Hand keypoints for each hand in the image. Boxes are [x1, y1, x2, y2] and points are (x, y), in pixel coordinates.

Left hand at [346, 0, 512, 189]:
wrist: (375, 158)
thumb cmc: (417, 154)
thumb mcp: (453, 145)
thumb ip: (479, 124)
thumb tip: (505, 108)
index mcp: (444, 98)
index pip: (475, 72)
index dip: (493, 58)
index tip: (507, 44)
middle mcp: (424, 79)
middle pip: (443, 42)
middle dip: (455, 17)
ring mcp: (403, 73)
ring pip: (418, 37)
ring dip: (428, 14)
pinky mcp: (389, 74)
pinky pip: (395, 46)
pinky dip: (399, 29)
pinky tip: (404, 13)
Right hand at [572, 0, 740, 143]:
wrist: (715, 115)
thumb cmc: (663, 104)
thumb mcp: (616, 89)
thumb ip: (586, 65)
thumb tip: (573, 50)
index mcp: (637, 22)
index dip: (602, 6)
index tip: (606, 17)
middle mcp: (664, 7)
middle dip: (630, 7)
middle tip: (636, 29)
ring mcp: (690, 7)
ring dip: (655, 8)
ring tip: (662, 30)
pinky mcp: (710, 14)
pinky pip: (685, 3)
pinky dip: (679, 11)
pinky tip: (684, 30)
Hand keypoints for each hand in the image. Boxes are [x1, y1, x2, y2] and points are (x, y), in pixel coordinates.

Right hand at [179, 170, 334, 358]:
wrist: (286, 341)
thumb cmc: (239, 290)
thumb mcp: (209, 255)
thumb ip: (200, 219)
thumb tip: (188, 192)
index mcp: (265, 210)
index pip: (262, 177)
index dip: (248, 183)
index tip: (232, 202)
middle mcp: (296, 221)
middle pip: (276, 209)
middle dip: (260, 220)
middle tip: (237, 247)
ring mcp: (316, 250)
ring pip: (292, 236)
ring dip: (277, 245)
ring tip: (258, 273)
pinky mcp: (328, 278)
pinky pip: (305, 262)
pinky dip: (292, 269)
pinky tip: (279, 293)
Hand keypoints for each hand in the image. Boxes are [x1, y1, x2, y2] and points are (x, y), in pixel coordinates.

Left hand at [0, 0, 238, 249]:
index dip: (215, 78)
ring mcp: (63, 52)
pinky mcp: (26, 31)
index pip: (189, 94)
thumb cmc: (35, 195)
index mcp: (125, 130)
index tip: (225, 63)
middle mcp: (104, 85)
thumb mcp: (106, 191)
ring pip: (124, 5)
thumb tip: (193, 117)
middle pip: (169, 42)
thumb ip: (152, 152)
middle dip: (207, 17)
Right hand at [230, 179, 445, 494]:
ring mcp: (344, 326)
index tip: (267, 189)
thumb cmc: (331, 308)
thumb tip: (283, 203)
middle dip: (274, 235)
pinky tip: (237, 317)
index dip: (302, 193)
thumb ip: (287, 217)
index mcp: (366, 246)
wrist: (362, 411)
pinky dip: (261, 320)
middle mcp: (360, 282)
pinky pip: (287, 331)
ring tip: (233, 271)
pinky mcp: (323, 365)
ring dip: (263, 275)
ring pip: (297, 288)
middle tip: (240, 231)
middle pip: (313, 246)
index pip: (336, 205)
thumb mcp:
__________
### TASK STATEMENT
Pick out all lines from the data above in which the word "hand" appears.

### SOLUTION FOR THIS TASK
Hand keypoints for each hand in the image. Boxes are [x1, y1, x2, y2] and points are (x, y), in pixel coordinates.
Left hand at [346, 0, 512, 189]:
Right hand at [572, 0, 740, 143]:
Hand keypoints for each hand in the image. Boxes are [x1, y1, x2, y2] and points are (x, y), in pixel coordinates.
Right hand at [179, 170, 334, 358]:
Hand keypoints for each hand in the image. Boxes are [x1, y1, x2, y2] and points are (x, y), in pixel coordinates.
Left hand at [0, 0, 238, 249]:
Right hand at [230, 179, 445, 494]:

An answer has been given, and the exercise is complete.